-------- PROVIDED RECORDS --------

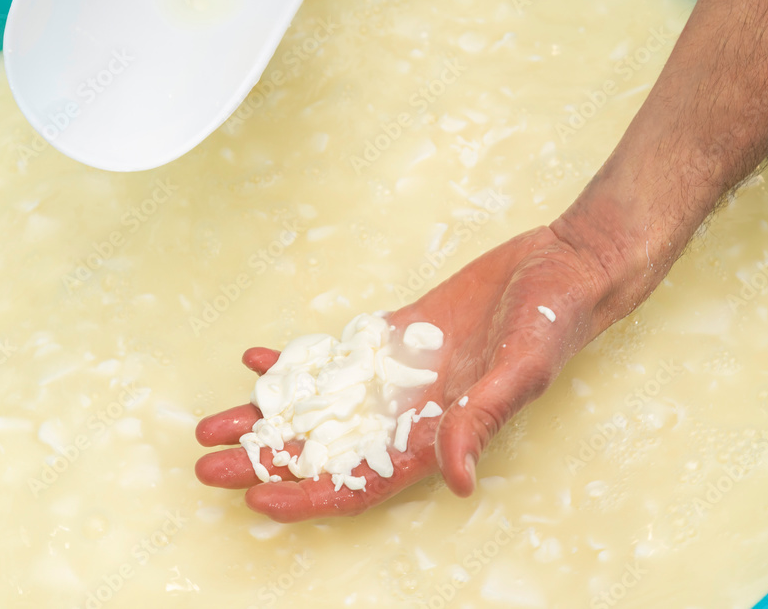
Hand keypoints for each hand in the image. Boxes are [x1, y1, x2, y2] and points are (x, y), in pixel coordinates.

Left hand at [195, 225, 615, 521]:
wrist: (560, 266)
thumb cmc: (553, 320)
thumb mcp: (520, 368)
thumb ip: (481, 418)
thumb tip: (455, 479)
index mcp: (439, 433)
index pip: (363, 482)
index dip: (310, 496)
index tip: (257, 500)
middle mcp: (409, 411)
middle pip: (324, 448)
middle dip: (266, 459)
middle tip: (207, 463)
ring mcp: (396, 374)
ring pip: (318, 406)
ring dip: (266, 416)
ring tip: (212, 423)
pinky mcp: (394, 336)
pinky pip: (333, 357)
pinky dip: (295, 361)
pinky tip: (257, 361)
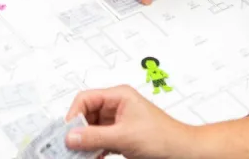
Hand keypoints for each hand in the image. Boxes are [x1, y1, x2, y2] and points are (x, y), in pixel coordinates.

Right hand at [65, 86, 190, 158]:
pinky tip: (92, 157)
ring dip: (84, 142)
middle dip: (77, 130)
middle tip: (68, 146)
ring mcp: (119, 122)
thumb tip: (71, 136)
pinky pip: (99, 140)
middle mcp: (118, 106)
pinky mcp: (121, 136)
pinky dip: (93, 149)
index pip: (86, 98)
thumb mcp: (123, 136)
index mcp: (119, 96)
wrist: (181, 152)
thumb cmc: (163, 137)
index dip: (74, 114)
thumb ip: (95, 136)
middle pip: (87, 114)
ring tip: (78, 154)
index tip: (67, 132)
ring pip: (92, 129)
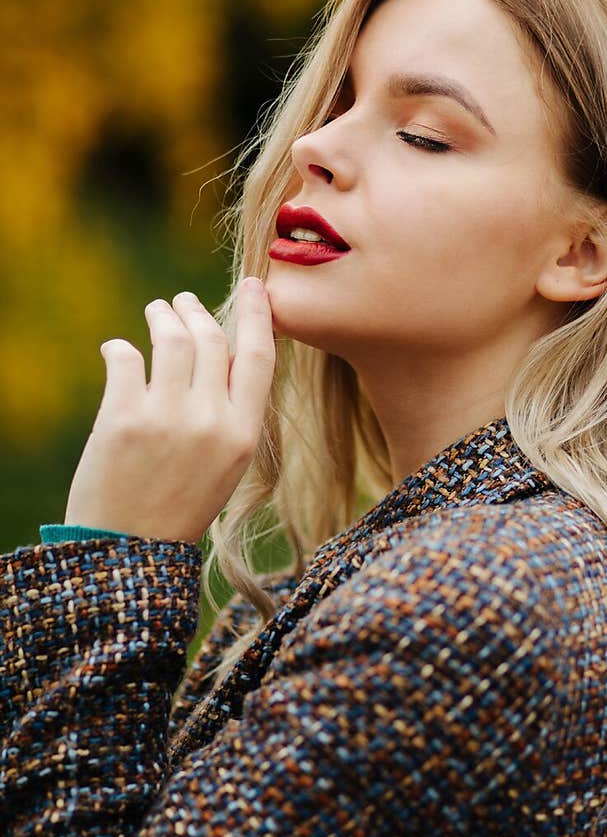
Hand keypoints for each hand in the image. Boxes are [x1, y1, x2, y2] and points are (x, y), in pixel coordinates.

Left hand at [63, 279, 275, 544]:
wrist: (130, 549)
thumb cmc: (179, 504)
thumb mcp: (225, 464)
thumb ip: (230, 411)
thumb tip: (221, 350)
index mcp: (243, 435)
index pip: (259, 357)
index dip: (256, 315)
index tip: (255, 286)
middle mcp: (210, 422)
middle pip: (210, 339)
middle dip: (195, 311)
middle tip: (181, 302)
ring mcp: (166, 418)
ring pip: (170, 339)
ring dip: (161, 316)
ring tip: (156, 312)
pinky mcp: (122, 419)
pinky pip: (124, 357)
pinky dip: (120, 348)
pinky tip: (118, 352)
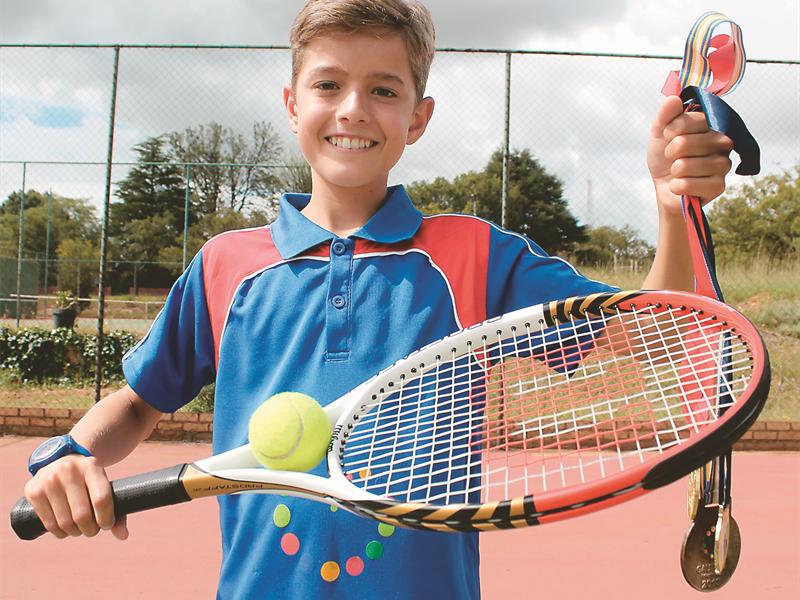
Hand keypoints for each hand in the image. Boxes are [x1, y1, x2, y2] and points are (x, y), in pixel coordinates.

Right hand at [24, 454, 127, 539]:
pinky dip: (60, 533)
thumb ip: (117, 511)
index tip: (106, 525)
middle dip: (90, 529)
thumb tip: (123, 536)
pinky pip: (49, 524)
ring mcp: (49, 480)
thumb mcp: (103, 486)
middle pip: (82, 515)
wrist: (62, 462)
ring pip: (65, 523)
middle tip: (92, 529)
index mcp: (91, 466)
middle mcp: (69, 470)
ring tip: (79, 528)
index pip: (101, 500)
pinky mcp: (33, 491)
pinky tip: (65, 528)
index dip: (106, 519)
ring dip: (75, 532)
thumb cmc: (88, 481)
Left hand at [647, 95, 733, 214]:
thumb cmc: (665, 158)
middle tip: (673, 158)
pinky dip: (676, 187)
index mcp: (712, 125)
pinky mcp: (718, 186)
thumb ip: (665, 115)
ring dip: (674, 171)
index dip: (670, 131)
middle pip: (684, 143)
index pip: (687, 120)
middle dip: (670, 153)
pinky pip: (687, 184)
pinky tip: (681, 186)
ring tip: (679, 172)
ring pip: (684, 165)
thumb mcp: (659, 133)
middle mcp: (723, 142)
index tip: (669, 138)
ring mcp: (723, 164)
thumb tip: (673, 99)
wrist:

--------

_WHAT TO PRODUCE_
Please transcribe exactly the lines above from the line that has "pinky mcp: (718, 186)" up to and including the line that has "middle mcp: (723, 142)"; no other line belongs in the answer.

_EXERCISE ANSWER_
pinky mcp: (718, 186)
thumb ip: (665, 115)
ring dip: (674, 171)
index dip: (670, 131)
middle pip: (684, 143)
index pip: (687, 120)
middle dip: (670, 153)
pinky pip: (687, 184)
pinky tip: (681, 186)
ring tip: (679, 172)
ring pip: (684, 165)
thumb mcp: (659, 133)
middle mcp: (723, 142)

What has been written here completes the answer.